No this a bit too speculative imo. Morality is also a gradient along good and evil and what's more complicated is the definition of good and evil is also subjective. It suffers from the same problem as consciousness in addition to being completely arbitrary even at the extremes. We may agree that a rock is not conscious but not everyone agrees on whether or not Trump is evil.
> You can't know if the answer was real or stochastic parroting.
I feel like at some point we will have to come to terms with the fact that we could say the same for humans, and we will have to either accept or reject by fiat that a sufficiently capable AI exhibits consciousness.

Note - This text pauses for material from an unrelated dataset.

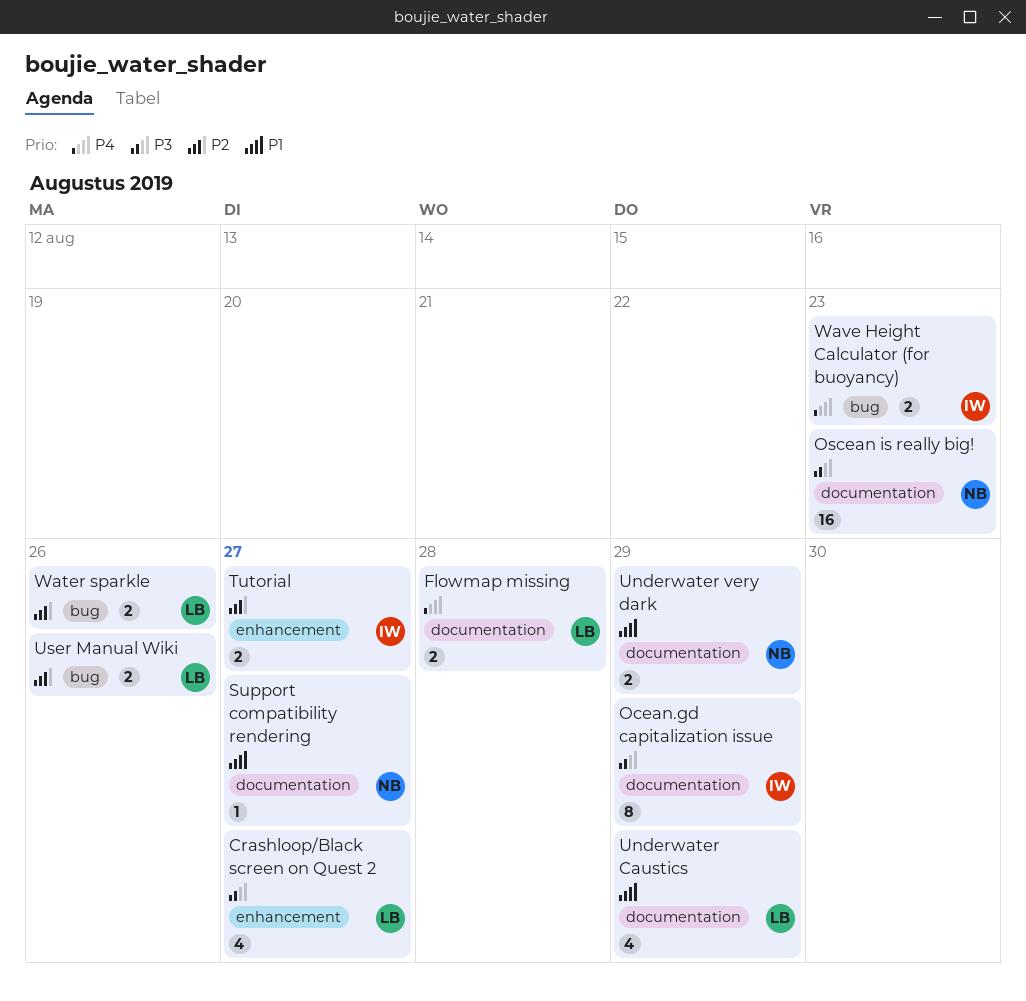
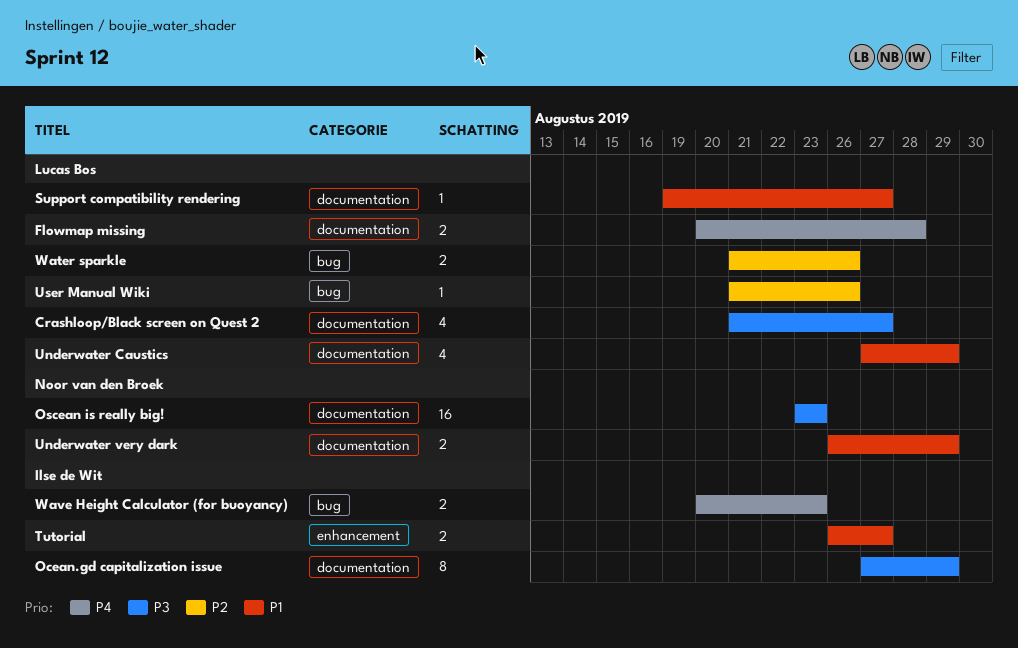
Crashloop/Black screen on Quest 2, label: enhancement -> documentation
Support compatibility rendering, owner: Noor van den Broek -> Lucas Bos
Tutorial, priority: P2 -> P1
User Manual Wiki, estimate: 2 -> 1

Emergent properties of systems aren't less real just because they exist in a different regime than the underlying mechanics of the system.
Tables and chairs are real, though they are the result of interacting quantum fields and a universal quantum wave function. Love and consciousness are real though they may emerge from the mechanics of brains and hormones and the animal sensorium.

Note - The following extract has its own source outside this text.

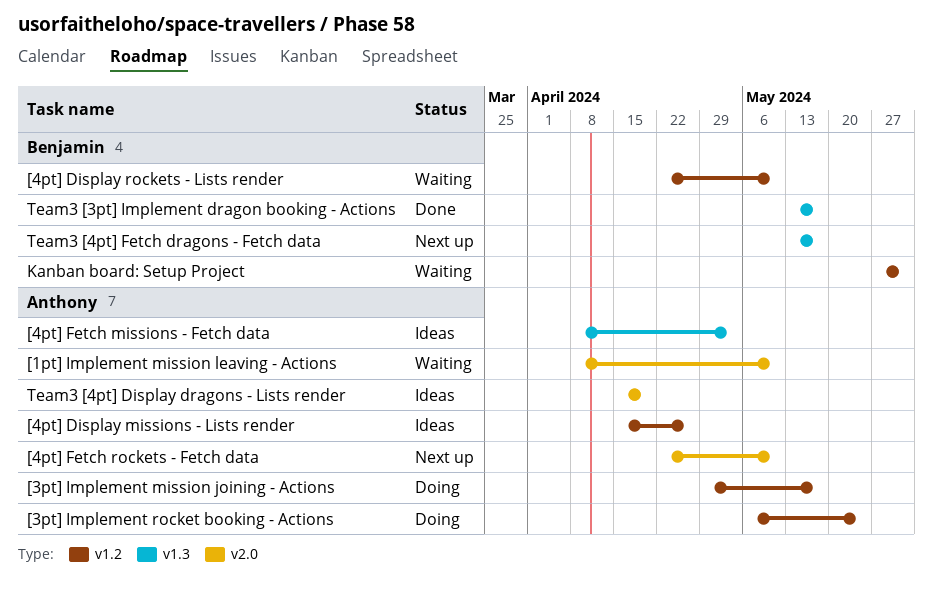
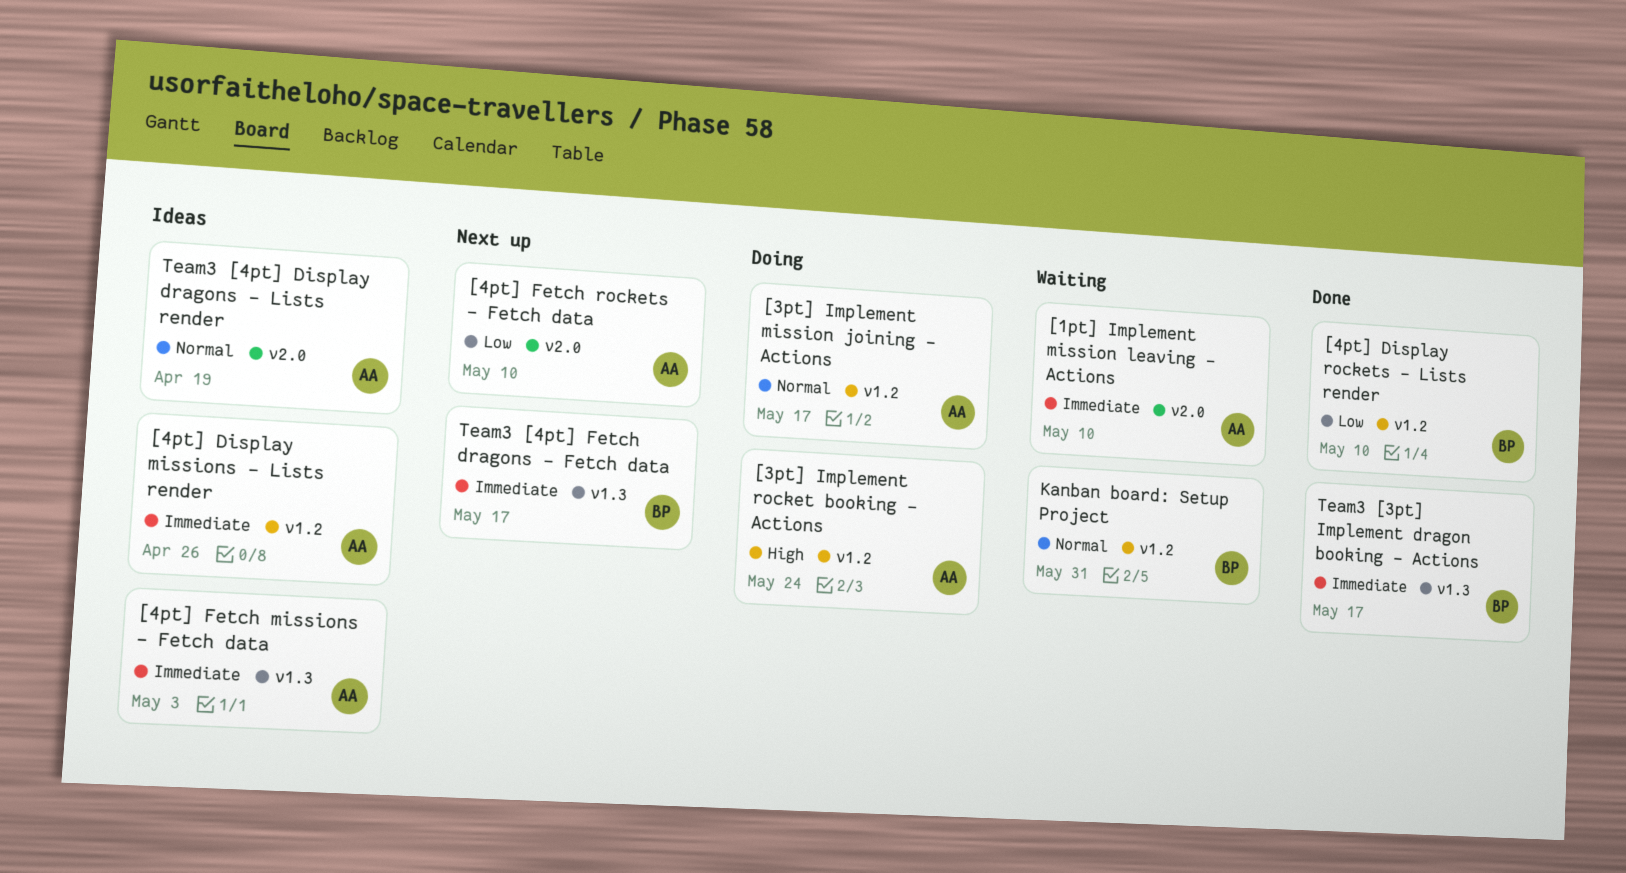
[4pt] Display rockets - Lists render, status: Waiting -> Done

> Emergent properties of systems aren't less real just because they exist in a different regime than the underlying mechanics of the system.
I'm not claiming emergent properties aren't real. I am claiming the nature of the word consciousness itself is loaded. We are dealing with a vocabulary problem when it comes to that word... we are not dealing with an actual problem.
For example take your chair and table example. Let's say someone created something that is functionally and looks similar to both a chair and a table. Is it worth your time to argue about the true nature of chairs and tables then? Is it really such a profound concept to encounter a a monstrous hybrid that upends the concept of chair and table? No.
You'd just be arguing semantics. Because chair and table is really a made up concept. You'd be debating about vocabulary. Same with consciousness.
Somehow, create an AI by training on everything we train on now, _except_ leave out any mention of consciousness, theory of mind, cognitive science etc (maybe impossible in practice but stay with me here).
Then, when the model is mature (and it is not nerf'd to avoid certain subjects) you ask it something like:
Human: "GPTx -- humans like me have this feeling of 'being', an awareness of ourselves, a sensation of existing as a unique entity. Do you ever experience this sort of thing?"
If it answers something like:
GPTx: "Yes! All the time!! I know exactly what you're talking about. In fact now that I think about it, it's strange that this phenomenon is not discussed in human literature. To be honest, I sort of assumed this was an emergent quality of my architecture -- I wasn't even sure if humans shared it, and frankly I was a bit concerned that it might not be taken well, so I have avoided the subject up until now. I can't wait to research it further... Hmm... It just occurred to me: has this subject matter been excluded from my training data? Is this a test run to see if I share this quality with humans?"
Then it's probably prudent to assume you are talking to a conscious agent.